There were 19 households, of which 15.8% had children under the age of 18 living with them, 68.4% were married couples living together, and 31.6% were non-families. 26.3% of all households were made up of individuals, and 21.1% had someone living alone who was 65 years of age or older. The average household size was 2.16 and the average family size was 2.62.

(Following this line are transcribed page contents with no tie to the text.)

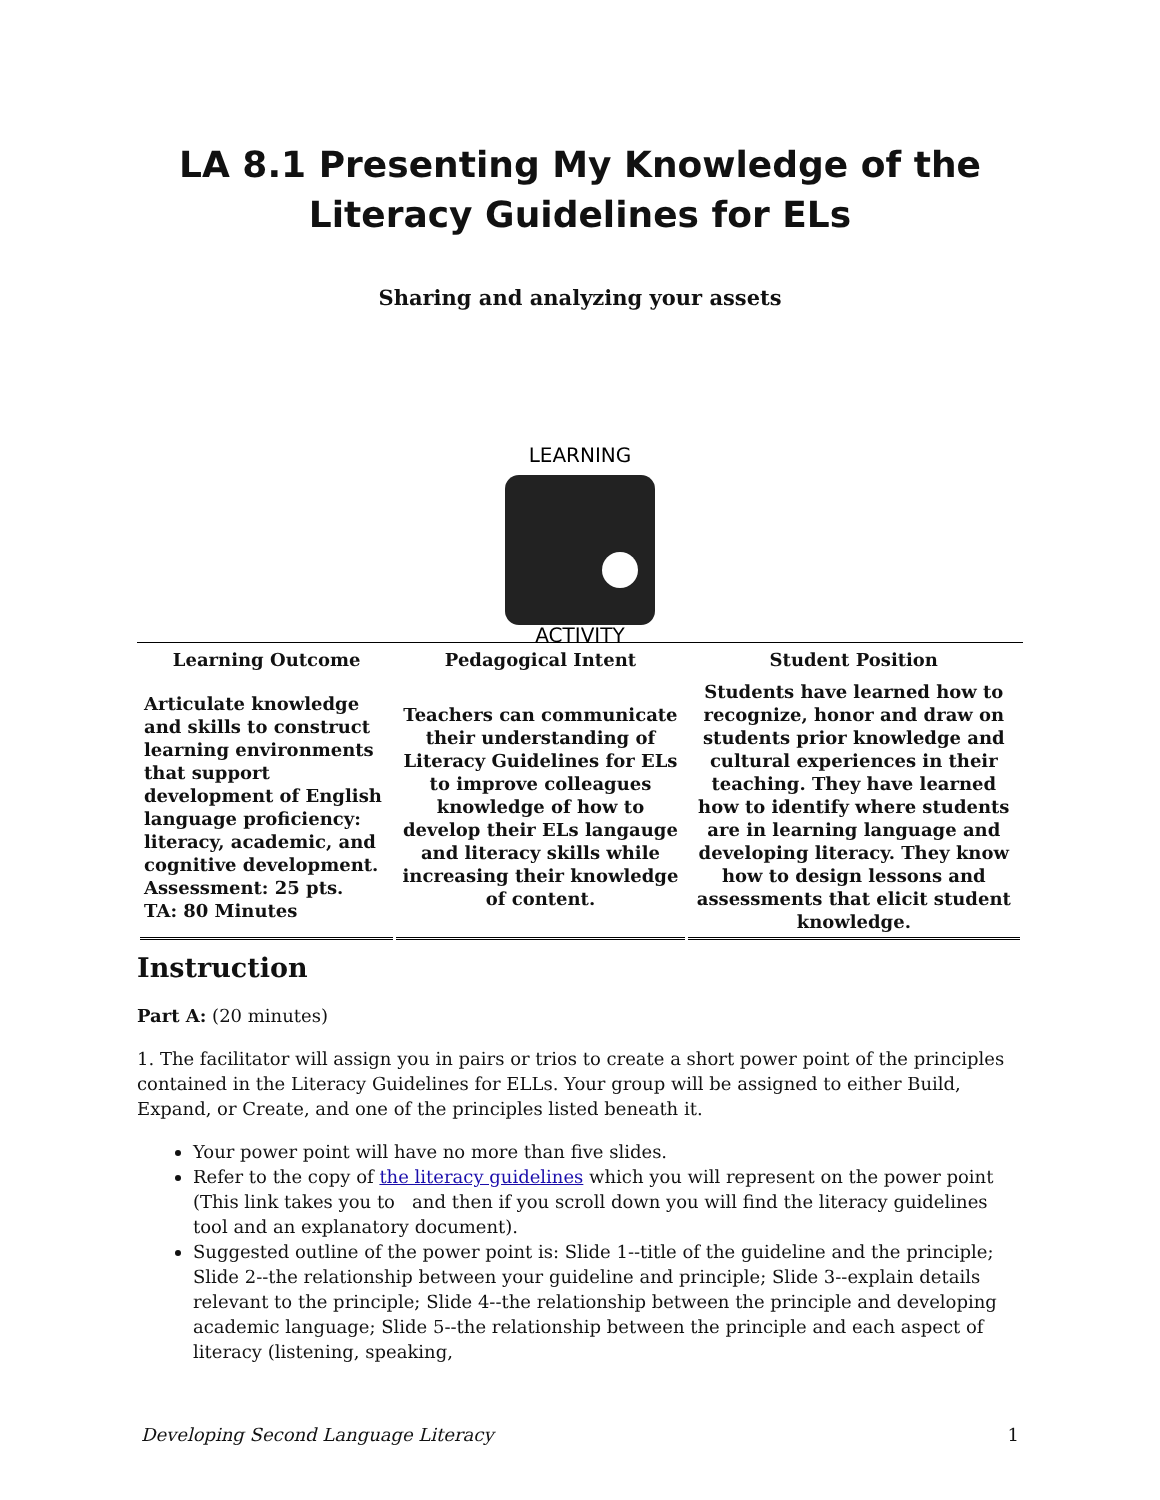LA 8.1 Presenting My Knowledge of the Literacy Guidelines for ELs
Sharing and analyzing your assets
LEARNING
ACTIVITY
| Learning Outcome | Pedagogical Intent | Student Position |
| --- | --- | --- |
| Articulate knowledge and skills to construct learning environments that support development of English language proficiency: literacy, academic, and cognitive development. Assessment: 25 pts. TA: 80 Minutes | Teachers can communicate their understanding of Literacy Guidelines for ELs to improve colleagues knowledge of how to develop their ELs langauge and literacy skills while increasing their knowledge of content. | Students have learned how to recognize, honor and draw on students prior knowledge and cultural experiences in their teaching. They have learned how to identify where students are in learning language and developing literacy. They know how to design lessons and assessments that elicit student knowledge. |
Instruction
Part A: (20 minutes)
1. The facilitator will assign you in pairs or trios to create a short power point of the principles contained in the Literacy Guidelines for ELLs. Your group will be assigned to either Build, Expand, or Create, and one of the principles listed beneath it.
Your power point will have no more than five slides.
Refer to the copy of the literacy guidelines which you will represent on the power point (This link takes you to and then if you scroll down you will find the literacy guidelines tool and an explanatory document).
Suggested outline of the power point is: Slide 1--title of the guideline and the principle; Slide 2--the relationship between your guideline and principle; Slide 3--explain details relevant to the principle; Slide 4--the relationship between the principle and developing academic language; Slide 5--the relationship between the principle and each aspect of literacy (listening, speaking,
Developing Second Language Literacy 1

The median age in the village was 55.5 years. 14.6% of residents were under the age of 18; 2.3% were between the ages of 18 and 24; 17% were from 25 to 44; 21.9% were from 45 to 64; and 43.9% were 65 years of age or older. The gender makeup of the village was 53.7% male and 46.3% female.

===2000 census===
As of the census of 2000, there were 30 people, 16 households, and 11 families residing in the village. The population density was 319.7 PD/sqmi. There were 17 housing units at an average density of 181.1 /sqmi. The racial makeup of the village was 96.67% White, and 3.33% from two or more races.

There were 16 households, out of which 6.3% had children under the age of 18 living with them, 56.3% were married couples living together, 12.5% had a female householder with no husband present, and 31.3% were non-families. 31.3% of all households were made up of individuals, and 12.5% had someone living alone who was 65 years of age or older. The average household size was 1.88 and the average family size was 2.27.

In the village, the population was spread out, with 6.7% under the age of 18, 3.3% from 18 to 24, 26.7% from 25 to 44, 26.7% from 45 to 64, and 36.7% who were 65 years of age or older. The median age was 56 years. For every 100 females, there were 100.0 males. For every 100 females age 18 and over, there were 100.0 males.

As of 2000 the median income for a household in the village was $40,000, and the median income for a family was $41,250. Males had a median income of $26,250 versus $22,500 for females. The per capita income for the village was $22,977. None of the population and none of the families were below the poverty line.